Phyfe’s artistry has continued to resonate with collectors and creative communities throughout the 20th and 21st centuries. This can be seen through popular culture references to his craftsmanship, the high esteem in which it is held, and the cultural cachet it confers. Examples of such references include the following:

Karl Shapiro refers to the fly's leg as "the fine leg of a Duncan-Phyfe," in his poem "The Fly".

Likewise, in one of the passages of the novel Tender is the Night by F. Scott Fitzgerald, he wrote: "She wept all over a set that cost a fortune, in a Duncan Phyfe dining-room...".

Similarly, in her novel Jazz, Toni Morrison refers to Phyfe: “after they’d eaten they rolled cigarettes and settled down on the curb as though it were a Duncan Phyfe.”

In the Summer episode of Gilmore Girls: A Year in the Life, Rory notes that Emily's living room table is a Duncan Phyfe.

In the episode A Plaque for Mayberry on The Andy Griffith Show, the character Barney Fife thinks he is related to Duncan Phyfe.

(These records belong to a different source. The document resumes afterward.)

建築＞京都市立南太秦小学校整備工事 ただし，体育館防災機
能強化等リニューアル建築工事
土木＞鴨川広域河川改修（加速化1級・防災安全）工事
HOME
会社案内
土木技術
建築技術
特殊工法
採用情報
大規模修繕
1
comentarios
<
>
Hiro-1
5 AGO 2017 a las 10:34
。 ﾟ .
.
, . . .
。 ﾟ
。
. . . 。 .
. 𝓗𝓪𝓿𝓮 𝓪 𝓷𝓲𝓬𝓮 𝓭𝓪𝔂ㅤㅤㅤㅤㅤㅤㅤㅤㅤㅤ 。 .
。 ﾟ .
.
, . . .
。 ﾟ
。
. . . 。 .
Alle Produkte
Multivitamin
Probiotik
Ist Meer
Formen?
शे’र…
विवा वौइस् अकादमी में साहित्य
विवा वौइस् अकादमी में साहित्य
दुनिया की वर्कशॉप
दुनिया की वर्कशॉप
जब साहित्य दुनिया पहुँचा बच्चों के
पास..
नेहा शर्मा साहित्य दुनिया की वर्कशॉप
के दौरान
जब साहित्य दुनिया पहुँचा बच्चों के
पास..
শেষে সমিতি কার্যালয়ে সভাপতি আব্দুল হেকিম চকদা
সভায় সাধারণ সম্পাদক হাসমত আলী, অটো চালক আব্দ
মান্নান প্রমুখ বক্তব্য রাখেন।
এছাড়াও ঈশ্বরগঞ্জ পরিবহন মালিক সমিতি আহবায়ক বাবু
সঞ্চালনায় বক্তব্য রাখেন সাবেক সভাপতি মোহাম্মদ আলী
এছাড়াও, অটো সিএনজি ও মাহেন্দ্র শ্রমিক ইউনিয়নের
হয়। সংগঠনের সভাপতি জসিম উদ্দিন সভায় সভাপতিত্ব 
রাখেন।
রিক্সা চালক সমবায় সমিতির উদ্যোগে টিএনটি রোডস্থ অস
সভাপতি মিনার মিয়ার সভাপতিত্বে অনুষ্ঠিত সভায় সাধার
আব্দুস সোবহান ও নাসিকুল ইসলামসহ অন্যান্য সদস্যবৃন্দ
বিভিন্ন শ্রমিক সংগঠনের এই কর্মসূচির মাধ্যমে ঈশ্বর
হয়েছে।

Fran Lebowitz references his artistry as a fine companion for anyone in her piece “Pointers for Pets” from her collection Social Studies (1981): “Georgian silver and Duncan Phyfe sofas make wonderful companions, as do all alcoholic beverages and out-of-season fruits.”

One of the world's largest roadside attractions is a giant chair located in Thomasville, North Carolina. The monument was erected in 1950, and the plaque located on its pedestal reads: "This chair is an exemplar and inspiration for future generations to emulate and perpetuate the achievements of our time-honored furniture designers and craftsmen. ... The original chair was the creation of the famous American designer Duncan Phyfe".

Some years later, another replica of a Phyfe model chair was built in 1959 in Washington, DC.